Afinal, quem pagará a conta do ajuste?
Paga quem não pode:
a conta das mudanças do novo governo recairá
sobre os mais pobres
José de Souza
Martins
Sociólogo
e Professor emérito da FFLCH-USP
Membro
da Academia Paulista de Letras
Não é preciso muito para intuir que os mais frágeis é
que terão de apertar
o cinto para bancar as mudanças propostas pelo governo,
após a
catástrofe da administração anterior
Quem
vai pagar a conta? Para quem vai sobrar
o débito da política econômica que levou o País ao fundo do buraco? Pelo
menos é o que dizem: o País está arruinado. O brutal desemprego diz que sim. A
inflação também. O desalento reflete
essa beira de abismo em que estamos vivendo. Vai ter Bolsa Família pra todo
mundo? Temos a obrigação do otimismo
é o que me sugeriu uma beata no outro dia, incomodada com minha postura de
estudioso.
Medidas
para atingir os pobres
Não
é necessária muita imaginação para perceber que as medidas econômicas contra o
caos que vão sendo anunciadas, como a reestruturação
das relações de trabalho e a da previdência
social, já revelam que a conta não
será paga por quem pode mais e sim por quem pode menos. Mesmo que o governo
jure de pés juntos que os direitos adquiridos serão respeitados, nada diz dos
direitos não adquiridos, que são muitos neste país da informalidade, da
improvisação, do provisório, do precário, da imprevidência. Mais uma vez os
mais frágeis terão que apertar o cinto e a consciência para o bem de todos e
felicidade geral da nação. A nação será
mal agradecida, como sempre foi. [Somos um país de
desiguais, muito desiguais!]
“Sua excelência, o povo”, a maior autoridade
presente nas entronizações da República, como lembrou em seu belo e oportuno
discurso de posse a ministra Cármen
Lúcia Antunes Rocha, do Supremo Tribunal Federal, sempre teme e treme quando um novo mandatário, como o presidente
recém-inaugurado, começa pelas fórmulas vencidas de inventar e nomear supostos
responsáveis pelas misérias do País.
O
povo, o bode expiatório de sempre
Nas
últimas décadas, o povo tem sido
apontado, e volta a sê-lo, como o bode expiatório de nossos problemas
econômicos.
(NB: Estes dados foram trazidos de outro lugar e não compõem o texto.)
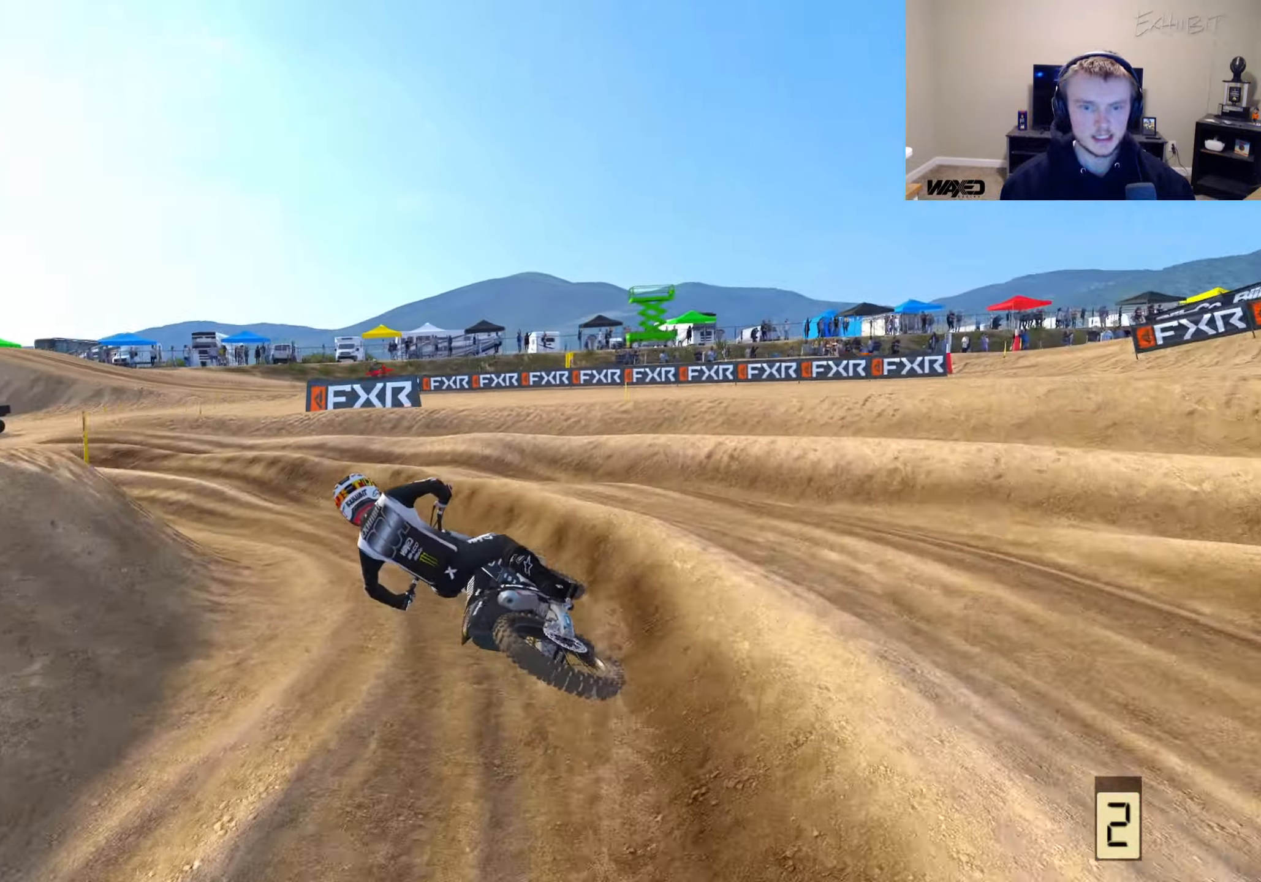
{"buttons": ["R2"], "left_stick": "left", "right_stick": "up-left", "events": []}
Somos convencidos pelos profetas da economia contabilística, a
do tira aqui e põe ali, que:
* os trabalhadores ganham mais do que merecem,
* os aposentados vivem mais do que têm direito.
Ninguém
diz:
1º)
o que a corrupção tem a ver com o
advento da economia política das privações.
2º)
Ninguém fala nos descabidos subsídios ao
grande capital, no desperdício dos
recursos públicos, no que nos custam
os políticos e a política.
3º)
Ninguém fala em reduzir o preço que nos
cobram os que nos governam pelo favor de nos governar.
4º)
Ninguém fala quanto nos custa
sustentar-lhes as mordomias, os carros
e motoristas desnecessários, o barbeiro, a manicure, a alimentação, a moradia,
tudo pago por sua excelência, o povo.
Povo,
aliás, que toma partido entre partidos que adotam diferentes métodos para
explorá-lo, enganá-lo, lesá-lo. É uma
escolha entre modalidades de maldade e de sofrimento. Masoquismo puro.
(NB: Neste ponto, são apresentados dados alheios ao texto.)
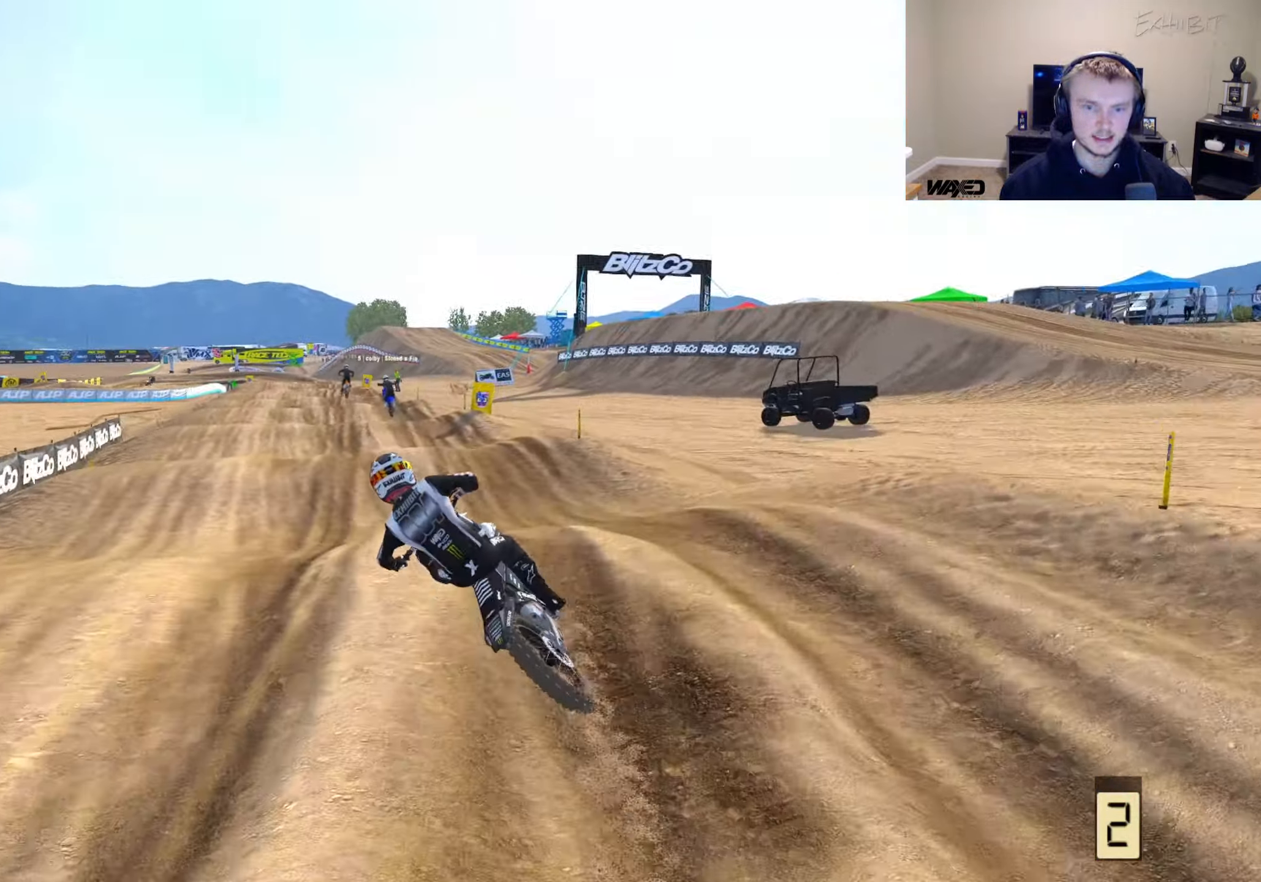
{"buttons": ["R2"], "left_stick": "right", "right_stick": "down-left", "events": [[50, "right_stick", "up"], [233, "TRIANGLE", "down"], [333, "TRIANGLE", "up"], [450, "left_stick", "right"], [450, "right_stick", "down-left"]]}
O contabilismo que nos assola é cheio de truques, cálculos e continhas para
convencer o povo de que tirando da maioria sem tocar nos privilégios da minoria
nos salvará. Contabilidade por contabilidade as mães de família sabem fazer
a sua, melhor do que ninguém, para saber de onde vem o prejuízo. Sabem
perfeitamente quanto entra na gaveta da economia doméstica e quanto lhes custa
o pão, o feijão, a farinha de mandioca, o arroz, o pimentão, o brócolis, o ovo
frito, o leite, o café. Se é que vão ter tudo isso. Elas sabem que sobra, cada vez mais, mais mês no fim do
salário, sábio e realista argumento que ouvi mais de uma vez nos bairros
operários de São Paulo em diferentes ocasiões.
Brasil
fez a escolha errada de política econômica
Não
é preciso ser um político brilhante para intuir que governo não se começa com
orientações desconstrutivas como as que podem afetar direitos conquistados a
duras penas por quem trabalha. A
reorientação da economia brasileira preferencialmente para o mercado externo,
nas últimas décadas, que nos fez retornar à condição de país agrícola, criou as bases da degradação social que fere o País
profundamente. A mediação do mercado internacional equiparou o Brasil aos
países cuja economia se apoia na sobre-exploração do trabalho. Em vez de competir no mercado internacional
valorizando nossa indústria, como fizeram vários países asiáticos, decidimos apostar apenas na agricultura, “nossa
vantagem comparativa”, que:
* cria menos empregos e
* quando os cria tratam-se de empregos sazonais e pobres
para pobres,
* não raro perto da escravidão. Desde o regime
militar,
* a economia brasileira foi virada de cabeça para baixo. É difícil
ver a saída.
UMA FAVELA DO RIO DE JANEIRO |
Busca
pela redução do custo do trabalho
A
persistência do trabalho escravo no mundo, e também no Brasil, e até mesmo sua
ampliação, indica com clareza que essa meta vem sendo perseguida com
tenacidade. O trabalho
escravo é hoje, no mundo, em termos econômicos, um item respeitável:
* O trabalho clandestino,
* a sobre-exploração do trabalho,
* a multiplicação das condições sub-humanas de vida, como a dos moradores
de favelas e cortiços, são técnicas de redução do custo da força de trabalho.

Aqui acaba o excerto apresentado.